Le rappeur français Orelsan est une graine subversive qui énerve. Normal quand on a la verve provocatrice et qu’on aime la polémique. Avec son premier album 'Perdu d’avance' il a gagné le pari de conquérir son public, malgré l'interdiction de participer au Printemps de Bourges, aux Francofolies de la Rochelle et de se produire dans diverses salles de concert. La chanson "Sale pute" est effectivement machiste et insultante, on a déjà fait plus intelligent comme message. Orelsan, issu de la banlieue pavillonnaire de Caen se prend pour un bad boy et c’est bien ce qu’on lui reproche. Il sait néanmoins faire preuve d’autodérision, comme sur "Perdu d’avance" où il dit de lui « bientôt 26 ans, toujours en pleine crise d’adolescence », et c’est vraiment l’impression qu’on a quand on écoute "Soirée ratée" par exemple.

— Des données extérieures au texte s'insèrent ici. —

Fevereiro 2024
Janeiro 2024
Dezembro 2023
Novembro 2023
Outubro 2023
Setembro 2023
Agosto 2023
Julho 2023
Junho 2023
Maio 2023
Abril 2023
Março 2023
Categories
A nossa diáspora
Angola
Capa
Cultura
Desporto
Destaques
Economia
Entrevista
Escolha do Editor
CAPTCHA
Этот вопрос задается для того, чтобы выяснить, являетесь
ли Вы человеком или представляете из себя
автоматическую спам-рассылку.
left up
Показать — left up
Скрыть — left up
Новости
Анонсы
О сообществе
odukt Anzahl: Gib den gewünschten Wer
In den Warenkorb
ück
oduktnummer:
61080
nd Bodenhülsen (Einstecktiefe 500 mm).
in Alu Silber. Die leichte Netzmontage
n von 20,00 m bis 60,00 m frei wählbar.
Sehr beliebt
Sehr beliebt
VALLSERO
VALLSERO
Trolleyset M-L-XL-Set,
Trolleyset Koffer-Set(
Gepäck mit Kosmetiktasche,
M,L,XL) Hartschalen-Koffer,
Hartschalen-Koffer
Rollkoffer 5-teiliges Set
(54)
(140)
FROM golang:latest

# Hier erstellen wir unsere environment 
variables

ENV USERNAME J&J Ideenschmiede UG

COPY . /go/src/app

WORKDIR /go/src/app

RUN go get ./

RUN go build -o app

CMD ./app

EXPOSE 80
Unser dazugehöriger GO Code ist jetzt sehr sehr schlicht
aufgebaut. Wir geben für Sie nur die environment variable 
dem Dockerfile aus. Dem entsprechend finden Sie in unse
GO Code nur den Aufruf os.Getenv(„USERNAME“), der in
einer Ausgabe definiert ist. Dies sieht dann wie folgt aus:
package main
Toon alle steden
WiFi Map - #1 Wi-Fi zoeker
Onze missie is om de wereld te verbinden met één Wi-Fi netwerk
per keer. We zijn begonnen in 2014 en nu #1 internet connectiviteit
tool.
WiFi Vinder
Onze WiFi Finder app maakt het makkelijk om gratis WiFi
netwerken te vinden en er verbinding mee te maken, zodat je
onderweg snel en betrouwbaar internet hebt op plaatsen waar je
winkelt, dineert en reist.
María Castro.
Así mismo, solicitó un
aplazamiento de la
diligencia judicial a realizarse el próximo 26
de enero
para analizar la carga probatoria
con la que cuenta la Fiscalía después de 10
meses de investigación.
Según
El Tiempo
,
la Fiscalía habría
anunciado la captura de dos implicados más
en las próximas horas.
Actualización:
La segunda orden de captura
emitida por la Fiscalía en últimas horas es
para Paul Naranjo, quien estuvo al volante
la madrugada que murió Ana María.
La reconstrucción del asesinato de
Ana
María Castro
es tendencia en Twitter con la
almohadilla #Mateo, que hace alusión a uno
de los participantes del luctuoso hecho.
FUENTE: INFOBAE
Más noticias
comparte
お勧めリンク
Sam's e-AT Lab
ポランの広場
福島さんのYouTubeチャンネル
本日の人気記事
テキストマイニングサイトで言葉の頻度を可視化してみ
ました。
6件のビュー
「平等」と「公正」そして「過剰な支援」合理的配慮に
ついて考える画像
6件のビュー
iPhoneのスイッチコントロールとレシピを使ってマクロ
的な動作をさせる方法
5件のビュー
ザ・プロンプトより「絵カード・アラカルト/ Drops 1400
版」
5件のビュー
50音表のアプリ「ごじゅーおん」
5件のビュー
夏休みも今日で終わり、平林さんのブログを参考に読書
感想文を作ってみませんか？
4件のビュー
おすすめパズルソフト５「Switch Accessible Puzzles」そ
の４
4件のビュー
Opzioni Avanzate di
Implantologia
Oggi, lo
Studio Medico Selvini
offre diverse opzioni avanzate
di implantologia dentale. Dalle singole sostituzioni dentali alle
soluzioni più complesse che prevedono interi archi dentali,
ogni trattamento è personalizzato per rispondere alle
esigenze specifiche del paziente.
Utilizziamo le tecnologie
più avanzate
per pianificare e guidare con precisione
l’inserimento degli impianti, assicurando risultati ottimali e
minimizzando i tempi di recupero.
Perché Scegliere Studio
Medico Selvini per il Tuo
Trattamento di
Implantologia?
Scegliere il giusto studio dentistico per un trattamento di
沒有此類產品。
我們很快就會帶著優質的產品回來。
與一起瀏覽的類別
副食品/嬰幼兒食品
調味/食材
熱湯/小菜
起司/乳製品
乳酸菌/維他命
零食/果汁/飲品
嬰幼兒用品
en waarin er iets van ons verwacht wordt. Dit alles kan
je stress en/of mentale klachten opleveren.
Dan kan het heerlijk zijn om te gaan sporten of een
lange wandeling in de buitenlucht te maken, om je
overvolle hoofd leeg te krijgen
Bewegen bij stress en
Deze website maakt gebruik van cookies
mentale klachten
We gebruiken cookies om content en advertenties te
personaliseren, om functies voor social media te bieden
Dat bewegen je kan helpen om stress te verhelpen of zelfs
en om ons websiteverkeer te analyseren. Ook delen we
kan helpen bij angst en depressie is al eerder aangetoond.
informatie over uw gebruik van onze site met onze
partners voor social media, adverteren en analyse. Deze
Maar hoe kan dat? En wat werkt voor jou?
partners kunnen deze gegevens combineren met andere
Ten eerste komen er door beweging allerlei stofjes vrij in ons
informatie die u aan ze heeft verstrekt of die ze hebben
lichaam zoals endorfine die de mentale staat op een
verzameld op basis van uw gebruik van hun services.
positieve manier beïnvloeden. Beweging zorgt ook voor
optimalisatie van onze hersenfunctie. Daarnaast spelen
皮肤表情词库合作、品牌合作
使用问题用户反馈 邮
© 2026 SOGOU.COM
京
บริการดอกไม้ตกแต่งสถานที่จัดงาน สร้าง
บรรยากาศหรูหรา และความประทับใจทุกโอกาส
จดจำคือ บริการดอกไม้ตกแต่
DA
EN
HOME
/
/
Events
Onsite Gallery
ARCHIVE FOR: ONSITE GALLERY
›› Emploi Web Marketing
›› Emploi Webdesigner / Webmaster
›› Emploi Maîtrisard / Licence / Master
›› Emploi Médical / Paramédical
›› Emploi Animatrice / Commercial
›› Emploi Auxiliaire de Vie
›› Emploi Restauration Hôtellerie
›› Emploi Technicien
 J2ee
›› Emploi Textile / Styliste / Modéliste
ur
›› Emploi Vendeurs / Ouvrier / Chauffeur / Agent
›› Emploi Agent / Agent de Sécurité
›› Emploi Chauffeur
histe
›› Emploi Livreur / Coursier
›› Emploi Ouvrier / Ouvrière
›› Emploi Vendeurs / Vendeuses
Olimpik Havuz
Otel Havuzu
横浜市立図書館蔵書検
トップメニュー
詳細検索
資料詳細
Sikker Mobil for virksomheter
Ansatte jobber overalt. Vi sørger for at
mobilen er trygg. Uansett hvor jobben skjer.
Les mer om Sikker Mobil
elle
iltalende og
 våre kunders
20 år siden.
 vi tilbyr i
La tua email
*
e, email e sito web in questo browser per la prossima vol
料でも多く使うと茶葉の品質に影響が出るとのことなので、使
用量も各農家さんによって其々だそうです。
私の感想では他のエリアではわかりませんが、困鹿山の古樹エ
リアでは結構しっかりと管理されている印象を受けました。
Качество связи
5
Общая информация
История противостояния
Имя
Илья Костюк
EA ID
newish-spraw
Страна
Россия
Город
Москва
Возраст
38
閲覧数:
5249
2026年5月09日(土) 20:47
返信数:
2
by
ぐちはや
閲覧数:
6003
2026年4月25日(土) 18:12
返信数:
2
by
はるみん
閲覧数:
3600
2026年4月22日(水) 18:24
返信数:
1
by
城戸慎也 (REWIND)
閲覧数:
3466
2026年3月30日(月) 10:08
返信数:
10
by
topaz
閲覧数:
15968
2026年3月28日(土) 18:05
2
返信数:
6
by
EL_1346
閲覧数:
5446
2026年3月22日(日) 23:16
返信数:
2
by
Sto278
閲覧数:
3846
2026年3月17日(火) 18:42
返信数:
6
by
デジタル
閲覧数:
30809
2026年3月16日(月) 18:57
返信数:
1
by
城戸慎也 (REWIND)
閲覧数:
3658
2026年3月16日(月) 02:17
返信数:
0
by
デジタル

Mais Orelsan a mûri (en aurait-il fini avec l’adolescence à 29 ans ?), comme on peut le constater sur son dernier album ‘Le Chant des sirènes’, dans lequel il dresse des constats de société en finesse, toujours avec de beaux uppercuts verbaux. Cet album, plus creusé que le précédent, est très aiguisé et acéré. Enfin une nouvelle pépite de rap français comme on en avait pas entendu depuis longtemps. "Suicide social", "Plus rien ne m’étonne", "Raelsan", "Mauvaise idée" sont des tracks percutants et pertinents très aboutis. Sur cet album, il a enrichi la rythmique classique du rap français de beats électro et dubstep. Peut-être s'est-il inspiré de "N’importe comment", un morceau électro-rap énervé et réussi qu'il a enregistré avec Toxic Avenger. Il viendra enflammer la scène du Bataclan, et nous montrer ce qu’il a dans le ventre dans une salle comble.